Morre Francisco Cuoco aos 91 anos
Francisco Cuoco, ícone da TV brasileira, faleceu aos 91 anos. Reconhecido por sua carreira na teledramaturgia, deixou um legado memorável.
- Publicado: 20/02/2026
- Alterado: 19/06/2025
- Autor: Daniela Penatti
- Fonte: Patati Patatá Circo Show
Francisco Cuoco, um dos mais icônicos atores da televisão brasileira, faleceu nesta quinta-feira (19), aos 91 anos. A confirmação do falecimento foi feita pela família do artista, que esteve ao seu lado durante suas recentes internações hospitalares.
O ator encontrava-se internado no Hospital Albert Einstein, em São Paulo, há aproximadamente 20 dias e estava sob sedação nesse período. De acordo com sua irmã, Grácia, ele enfrentava complicações de saúde relacionadas à sua idade avançada e a uma infecção resultante de um ferimento. No entanto, a causa exata de sua morte não foi divulgada.

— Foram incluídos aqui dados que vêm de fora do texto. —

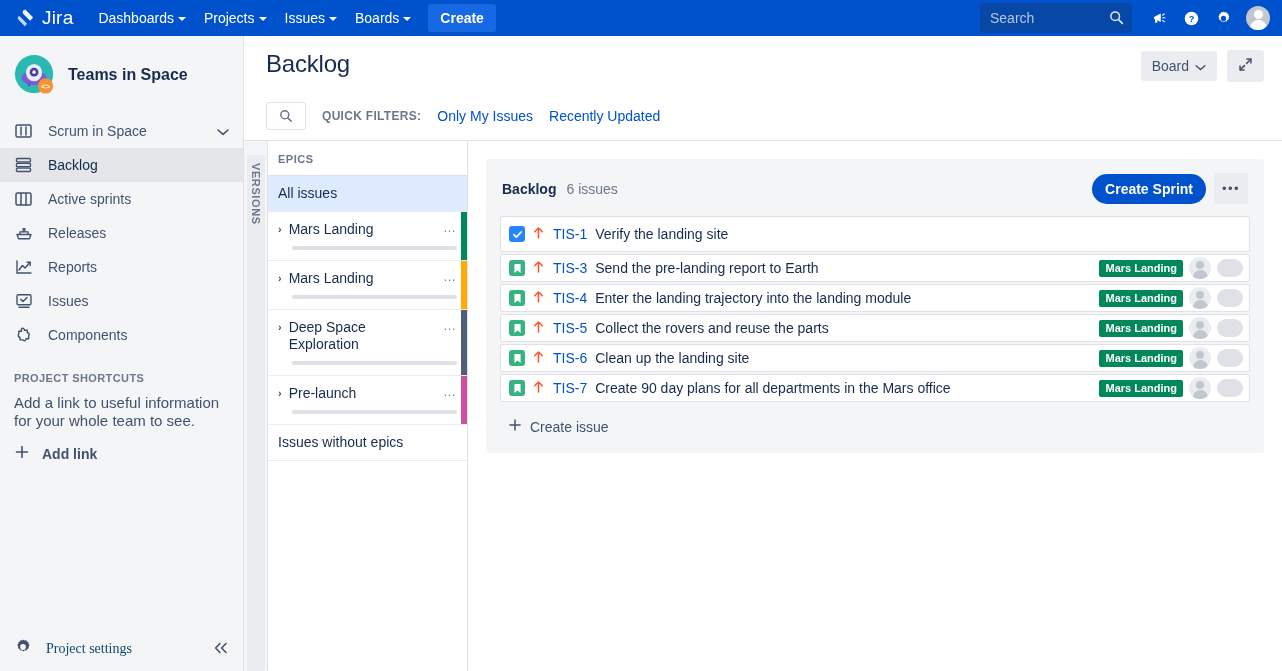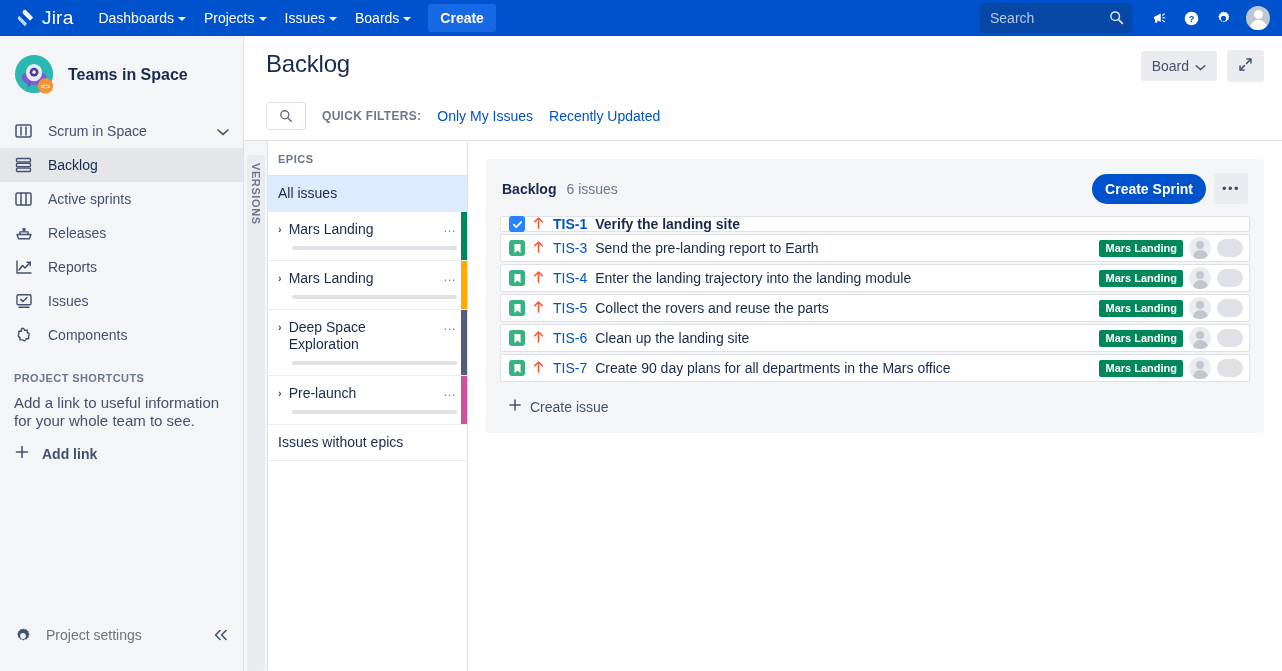--- a/index.html
+++ b/index.html
@@ -162,7 +162,7 @@
     border: 1px solid #DFE1E6; border-radius: 2px; height: 28px;
     padding: 0 6px 0 8px; margin-bottom: 2px; cursor: pointer;
   }
-  .issue-row.first { height: 16px; font-weight: bold; }
+  .issue-row.first { height: 36px; }
   .type-icon { width: 16px; height: 16px; border-radius: 3px; flex: none; display:flex;align-items:center;justify-content:center;}
   .type-task { background: #2684FF; }
   .type-story { background: #36B37E; }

Carreira de Francisco Cuoco
Francisco Cuoco destacou-se por construir uma carreira sólida não através de grandes transformações interpretativas, mas pela criação de uma identidade carismática que unia personagens com características marcantes. Seu estilo era reconhecido por uma voz grave e rouca, olhares sedutores e um traço sutil de masculinidade.

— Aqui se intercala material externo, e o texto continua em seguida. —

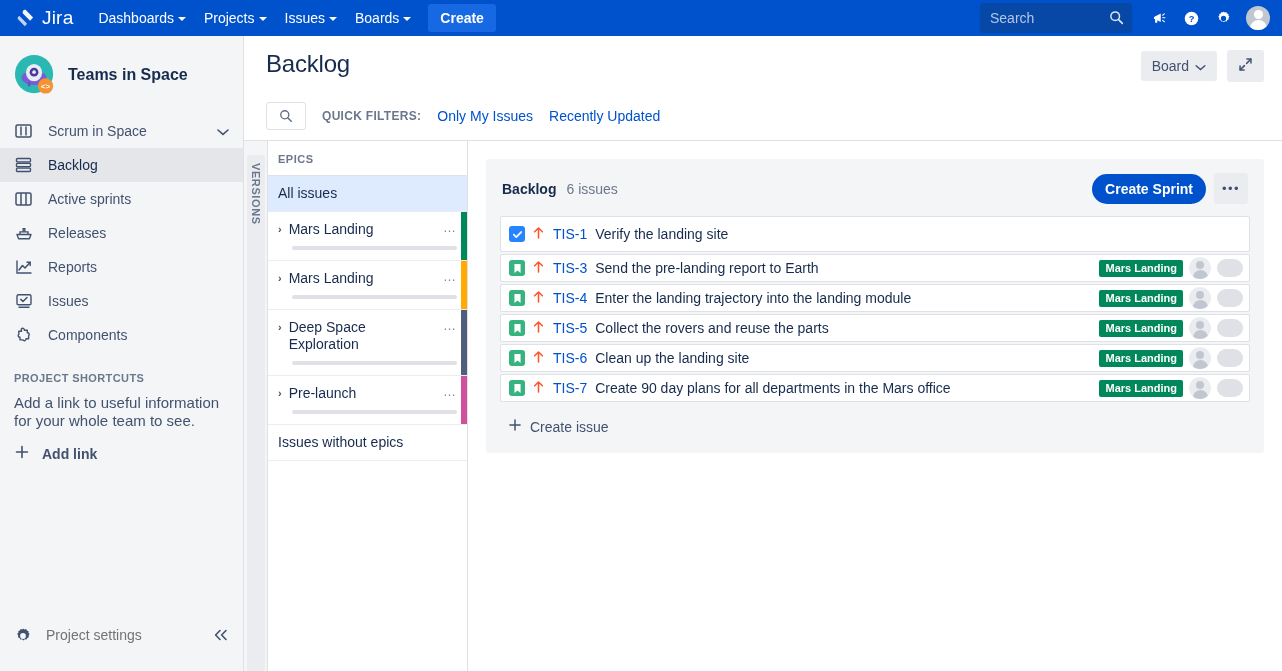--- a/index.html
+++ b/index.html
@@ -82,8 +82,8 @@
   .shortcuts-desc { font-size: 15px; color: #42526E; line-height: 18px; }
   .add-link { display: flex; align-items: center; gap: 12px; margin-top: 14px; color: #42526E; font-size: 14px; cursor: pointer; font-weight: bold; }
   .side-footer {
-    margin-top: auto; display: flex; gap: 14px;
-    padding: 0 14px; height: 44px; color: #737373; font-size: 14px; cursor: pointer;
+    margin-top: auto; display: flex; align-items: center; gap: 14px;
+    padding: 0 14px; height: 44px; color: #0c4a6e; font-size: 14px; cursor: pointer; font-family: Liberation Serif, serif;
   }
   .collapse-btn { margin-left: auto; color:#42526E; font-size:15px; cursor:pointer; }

A trajetória de Francisco Cuoco na televisão o consagrou como um dos grandes nomes da teledramaturgia brasileira, especialmente durante os anos finais do século XX, com participações memoráveis em diversas novelas da Rede Globo.
Nascido em novembro de 1933 em uma família humilde no bairro do Brás, em São Paulo, Francisco Cuoco começou sua carreira profissional como feirante ao lado do pai. Na década de 1950, conciliou essa atividade com seus estudos na Escola de Arte Dramática, atualmente vinculada à Universidade de São Paulo (USP).
Cuoco fez sua estreia no teatro em 1958 ao lado das renomadas Fernanda Montenegro e Sérgio Britto na peça “A Muito Curiosa História da Virtuosa Matrona de Éfeso”, dirigida por Alberto D’Aversa. O ator interpretava um gladiador que entrava em cena já sem vida.
No ano seguinte, ele se juntou a Montenegro e Britto na fundação do Teatro dos Sete, uma companhia que incluía o diretor Gianni Ratto e o ator Ítalo Rossi.
Enquanto atuava nos palcos, Cuoco também se aventurou na televisão. Em 1964, participou da novela “Marcados Pelo Amor” na TV Record, que marcou seu reconhecimento como um dos galãs mais queridos do público brasileiro.
Seu papel como protagonista na novela “Redenção”, exibida em 1966, solidificou ainda mais sua popularidade. Em 1968, iniciou uma parceria célebre com a atriz Regina Duarte em “Legião dos Esquecidos”, repetindo o sucesso em produções como “Selva de Pedra” (1972), uma das novelas mais assistidas da Globo.
Dentre seus personagens mais memoráveis estão Carlão, o taxista de “Pecado Capital” (1975), e Herculano Quintanilha em “O Astro” (1977), escrita por Janete Clair. Esta última produção foi relançada em 2011 com Cuoco participando em um papel coadjuvante.
Em 1987, ele se destacou novamente ao interpretar dois papéis distintos na novela “O Outro”, escrita por Aguinaldo Silva. O enredo gerava suspense ao revelar que os personagens não tinham conhecimento um do outro até determinado momento da trama.
Após um período afastado dos palcos devido ao trabalho intenso na televisão nos anos 1990, Cuoco retornou às artes cênicas com a peça “Três Homens Baixos” em 2004. Mais tarde, atuou em outras produções teatrais como “Circuncisão em Nova York” (2008) e “Uma Vida no Teatro” (2013).
No cinema, Cuoco também deixou sua marca com filmes como “Traição” (1998) e “Cafundó” (2005), entre outros. Além disso, explorou a música ao gravar o disco romântico “Solead” (1975) e um CD com orações católicas intitulado “Paz Interior”.
Francisco Cuoco deixa três filhos: Rodrigo, Diogo e Tatiana. Esta última esteve ao seu lado recentemente durante sua internação em hospital.